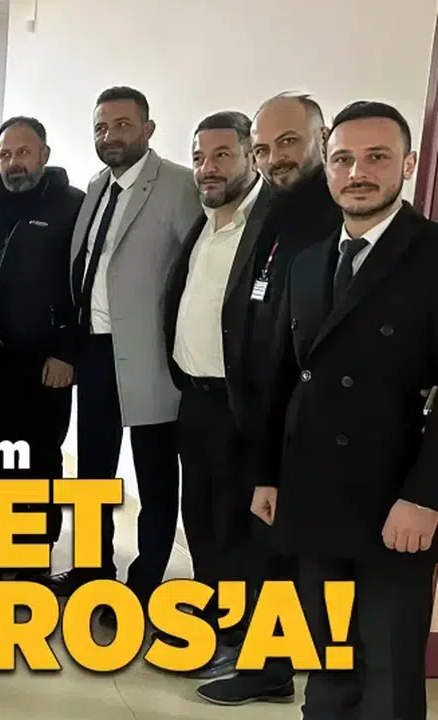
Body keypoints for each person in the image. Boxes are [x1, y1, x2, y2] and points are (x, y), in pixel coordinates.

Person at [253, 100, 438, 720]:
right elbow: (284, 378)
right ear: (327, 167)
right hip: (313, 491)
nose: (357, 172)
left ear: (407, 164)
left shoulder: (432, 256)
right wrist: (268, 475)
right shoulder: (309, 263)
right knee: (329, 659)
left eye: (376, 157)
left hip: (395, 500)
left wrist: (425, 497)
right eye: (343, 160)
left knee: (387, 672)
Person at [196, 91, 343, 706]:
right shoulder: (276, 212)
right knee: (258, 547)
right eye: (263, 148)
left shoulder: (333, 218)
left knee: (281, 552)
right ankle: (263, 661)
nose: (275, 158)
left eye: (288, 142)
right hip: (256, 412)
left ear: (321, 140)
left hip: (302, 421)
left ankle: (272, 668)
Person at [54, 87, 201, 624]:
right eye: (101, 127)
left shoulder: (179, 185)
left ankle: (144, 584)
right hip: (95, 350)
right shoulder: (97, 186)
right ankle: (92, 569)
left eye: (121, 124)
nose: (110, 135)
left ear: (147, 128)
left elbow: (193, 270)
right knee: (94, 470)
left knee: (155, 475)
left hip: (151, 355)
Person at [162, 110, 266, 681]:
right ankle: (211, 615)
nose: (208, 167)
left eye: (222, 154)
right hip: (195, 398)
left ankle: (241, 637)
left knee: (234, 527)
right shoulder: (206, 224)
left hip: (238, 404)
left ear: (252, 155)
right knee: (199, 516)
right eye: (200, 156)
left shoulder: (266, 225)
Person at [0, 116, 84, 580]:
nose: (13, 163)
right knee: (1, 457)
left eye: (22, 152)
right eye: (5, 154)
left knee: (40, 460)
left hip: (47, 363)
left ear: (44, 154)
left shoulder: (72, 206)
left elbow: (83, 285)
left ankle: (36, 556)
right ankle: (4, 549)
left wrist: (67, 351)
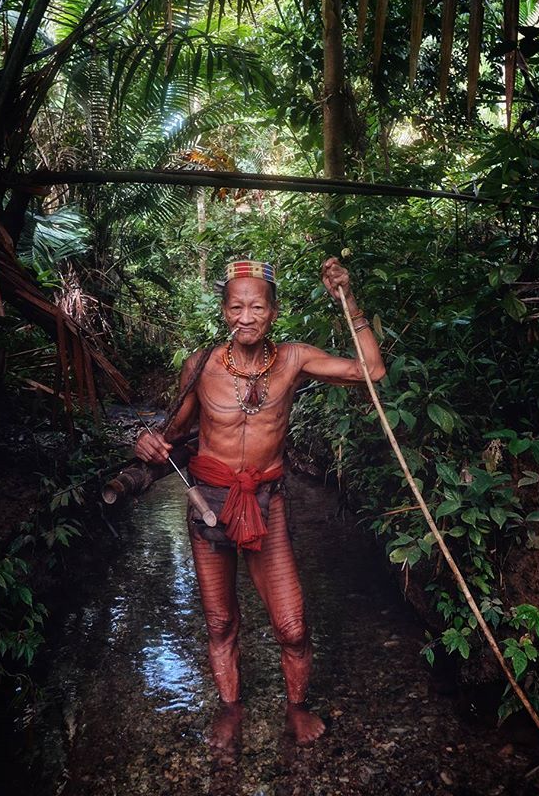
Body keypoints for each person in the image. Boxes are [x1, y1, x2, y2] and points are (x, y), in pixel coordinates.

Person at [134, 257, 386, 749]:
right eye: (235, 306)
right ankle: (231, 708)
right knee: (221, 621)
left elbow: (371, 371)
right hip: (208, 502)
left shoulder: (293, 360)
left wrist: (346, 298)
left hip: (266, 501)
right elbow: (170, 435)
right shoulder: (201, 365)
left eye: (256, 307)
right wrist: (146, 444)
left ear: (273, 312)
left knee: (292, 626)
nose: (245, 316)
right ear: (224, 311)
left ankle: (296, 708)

== Your assignment ==
In the records above, the line with "right knee: (329, 659)" marks the start and the line with "left shoulder: (179, 185)" marks the end; copy that stretch exactly, both lines included, and nothing else.

== Your response ==
right knee: (329, 659)
left eye: (376, 157)
left hip: (395, 500)
left wrist: (425, 497)
right eye: (343, 160)
left knee: (387, 672)
Person at [196, 91, 343, 706]:
right shoulder: (276, 212)
right knee: (258, 547)
right eye: (263, 148)
left shoulder: (333, 218)
left knee: (281, 552)
right ankle: (263, 661)
nose: (275, 158)
left eye: (288, 142)
right hip: (256, 412)
left ear: (321, 140)
left hip: (302, 421)
left ankle: (272, 668)
Person at [54, 87, 201, 624]:
right eye: (101, 127)
left shoulder: (179, 185)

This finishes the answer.